• [Task objective] Using the material that follows, identify and copy each line with the string "elbow".

• [Data shown]
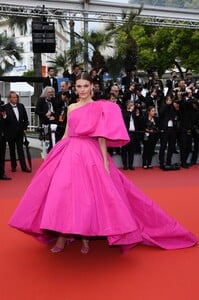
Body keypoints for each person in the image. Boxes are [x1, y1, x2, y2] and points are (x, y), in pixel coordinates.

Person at [9, 72, 197, 254]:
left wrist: (105, 163)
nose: (82, 90)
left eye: (85, 86)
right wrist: (55, 151)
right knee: (63, 194)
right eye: (79, 86)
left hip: (89, 153)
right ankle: (62, 235)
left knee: (87, 196)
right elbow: (67, 132)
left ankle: (85, 237)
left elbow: (100, 137)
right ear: (75, 88)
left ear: (92, 87)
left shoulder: (99, 107)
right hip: (68, 150)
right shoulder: (72, 107)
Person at [3, 91, 31, 173]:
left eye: (16, 97)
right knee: (12, 150)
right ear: (9, 98)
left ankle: (24, 167)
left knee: (20, 150)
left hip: (20, 132)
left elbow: (25, 119)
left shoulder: (21, 106)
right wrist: (4, 116)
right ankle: (13, 166)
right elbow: (4, 122)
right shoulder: (5, 107)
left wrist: (25, 127)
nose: (16, 99)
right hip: (10, 133)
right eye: (14, 97)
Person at [0, 102, 11, 180]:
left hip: (2, 137)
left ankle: (1, 173)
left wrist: (4, 116)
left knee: (1, 156)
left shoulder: (2, 108)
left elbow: (8, 122)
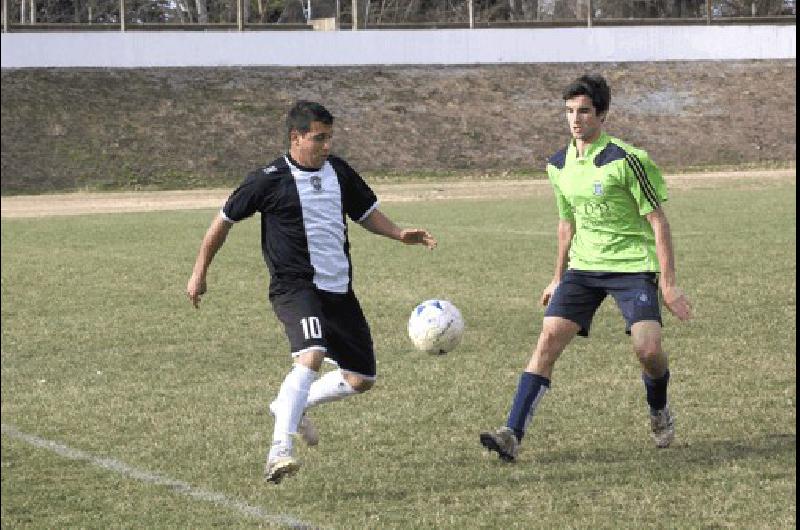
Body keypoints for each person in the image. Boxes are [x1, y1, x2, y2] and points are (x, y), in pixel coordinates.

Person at [186, 101, 437, 483]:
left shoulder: (338, 171)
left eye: (330, 138)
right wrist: (199, 272)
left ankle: (292, 404)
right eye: (319, 138)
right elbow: (223, 222)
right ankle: (279, 450)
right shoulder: (267, 179)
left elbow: (365, 211)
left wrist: (399, 233)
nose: (326, 146)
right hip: (295, 286)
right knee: (312, 353)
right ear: (296, 137)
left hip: (339, 290)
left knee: (361, 378)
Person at [479, 74, 692, 462]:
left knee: (648, 349)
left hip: (631, 267)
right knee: (548, 338)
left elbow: (658, 222)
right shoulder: (558, 165)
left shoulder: (628, 160)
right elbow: (566, 223)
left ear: (602, 114)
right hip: (584, 268)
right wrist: (558, 277)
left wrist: (670, 285)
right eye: (569, 112)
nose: (575, 119)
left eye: (584, 111)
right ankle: (511, 434)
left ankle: (658, 409)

• [Exercise response]
right elbow: (67, 132)
left elbow: (100, 137)
left elbow: (25, 119)
right elbow: (4, 122)
left elbow: (8, 122)
right elbow: (223, 222)
left elbow: (365, 211)
left elbow: (658, 222)
right elbow: (566, 223)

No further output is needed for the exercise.